Josh Warrington has come a long way since his boxing career started out in the leisure halls around Leeds back in 2009.
Ten years on from his first professional bout, Warrington screams, “People say I can’t punch” down the lens of a television camera.
It was a reference to criticism he had received prior to his second-round knockout of Sofiane Takoucht. For some, there were still question marks circling over Warrington’s technique, despite his repeated successes against established fighters.
Warrington’s frustration and anger weren’t down to just the critiques of his power, it was also as a result of his failure to secure a world title unification bout. That is very much the next thing on Warrington’s agenda as he plans to make 2020 a year to remember.
With that in mind, we take a look back at how Josh Warrington made it to this point in his career. We also preview what may be ahead for him next year and the potential fights that could get supporters juices flowing and send the sportsbook markets into flux.
Josh Warrington’s most recent win was perhaps his most impressive yet, as it sent a clear signal to potential opponents across the Atlantic.
The Fights That Made Josh Warrington
Josh Warrington started his professional career in 2009, and like many young boxers that turn pro, found the step-up to be a lot easier than he had envisaged. Warrington won all of his ten opening fights, but there was a feeling at the time that it would have been harder for him to lose some bouts, considering the quality of his opponents.
In November 2012 Warrington faced his first real test, a fight against Chris Male in Dudley for the English featherweight title. Male was certainly no prodigy, but he was an experienced fighter with a ferocious punch that had knocked out Fikret Remziev only six months prior.
A knock-out victory by Warrington may have made the headlines, but instead, the Leeds-born fighter won by unanimous decision. Over ten rounds Warrington pulled Male from pillar to post, demonstrating his technical skill, poise and guile.
This fight wasn’t just important in that it represented Warrington’s first professional title. It was important as it sent shockwaves throughout the division, signalling the arrival of a potential future champion.
In the six years that followed Warrington’s unanimous decision victory over Chris Male, there were, of course, a series of important fights. The fight against Samir Mouneimne that won the vacant Commonwealth featherweight title and the subsequent clash against Rendall Munroe that retained it.
However, the big one was always going to be a fight against Lee Selby that gave Warrington the chance to get his hands on the IBF world title. After beating Dennis Ceylan by technical knock-out in the winter of 2017, Josh Warrington turned his attentions to Lee Selby.
Speaking after the fight, he said;
“I want to get the Welshman up here. If we can make it at Elland Road, let’s have it. I’ve waited so long and now I’m there.”

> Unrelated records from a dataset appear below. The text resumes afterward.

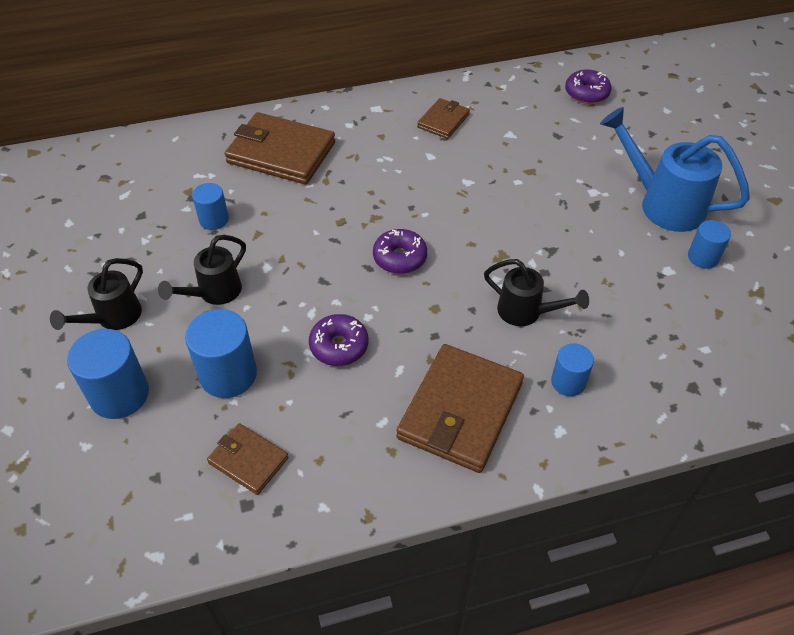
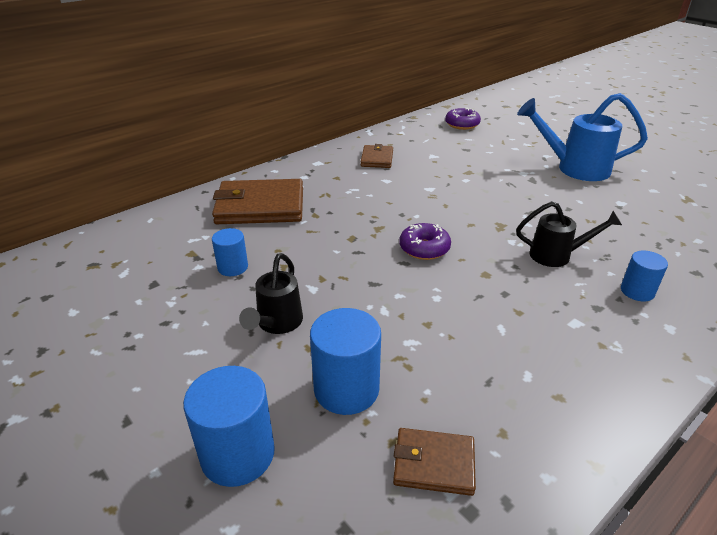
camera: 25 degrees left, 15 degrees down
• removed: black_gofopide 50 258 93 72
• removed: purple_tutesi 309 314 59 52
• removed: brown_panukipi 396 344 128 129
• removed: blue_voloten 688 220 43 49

Josh Warrington got his wish, in January of the following year Lee Selby arrived at Elland Road to defend his IBF belt. Lucas Radebe, The Kaizer Chiefs and thousands of animated Leeds United fans all arrived to cheer Warrington onto victory.
Ultimately their encouragement made the difference as Josh Warrington received a split-decision victory after outworking, outthinking and outpunching Selby over the course of a frantic twelve rounds.
This victory represented an arrival for Warrington, on a journey that he had started out nine years previously in dilapidated leisure centres across Yorkshire. How fitting then, that the moment be played out in Warrington’s home city in front of his fellow Leeds United fans.
If there is one fighter in the world that can rival Warrington for loyal fans, it is Belfast-born Carl “The Jackal” Frampton. Thousands of Ulster men and women made the journey to Manchester to watch him take on Warrington in a bid to take the belt the Leeds Warrior had only just won.
For Josh Warrington, this was a real test. It was not a regular title defence, it was a title defence against one of the most feared fighters in the division. It would also be a struggle for Warrington to raise his mental levels after only very recently edging out Lee Selby in an emotional fight.
Fears that Warrington would be slow to start in this fight were put to bed almost immediately as the Leeds Warrior hit Frampton with a hit that threatened to end the fight before it had even got started.
The Northern Irishman recovered in typically dogged fashion and took Warrington the full distance. Warrington won by a unanimous points decision, but he was made to work very, very hard indeed for his victory.
Josh Warrington further demonstrated his star status with this stunning victory over Carl Frampton
The manner of Warrington’s victory coupled with the power and stamina he showed that night earned him the respect of the entire division. Not only had he taken down Lee Selby in his previous fight, but he had then followed it up with an emphatic win over another major name in the division.
It was a win that set Warrington up for a major unification bout, or so he thought…
What Next For Warrington?
The Leeds Warrior has had his heart set on a unification bout for some time, and his most recent fight against Sofiane Takoucht was nothing more than a stop-gap as he waits for someone bigger to fight.
The men that stand in Warrington’s way for a unification fight have all spoken harshly of the Leeds-based fighter. They have criticised his technique, his power and even his determination, yet none have so far agreed to fight him.
Indeed two of the belts have been vacated, leaving Warrington with a smaller pool of potential opponents. He has twice agreed to fight in America, shown willingness to fight at Elland Road again and even considered going up a weight division.
Yet it has all been to no avail. No-one, it seems, is brave enough to fight Josh Warrington in a unification bout. His only option may be to gain four pounds and take on Oscar Valdez in a fight that could happen in May or June of next year.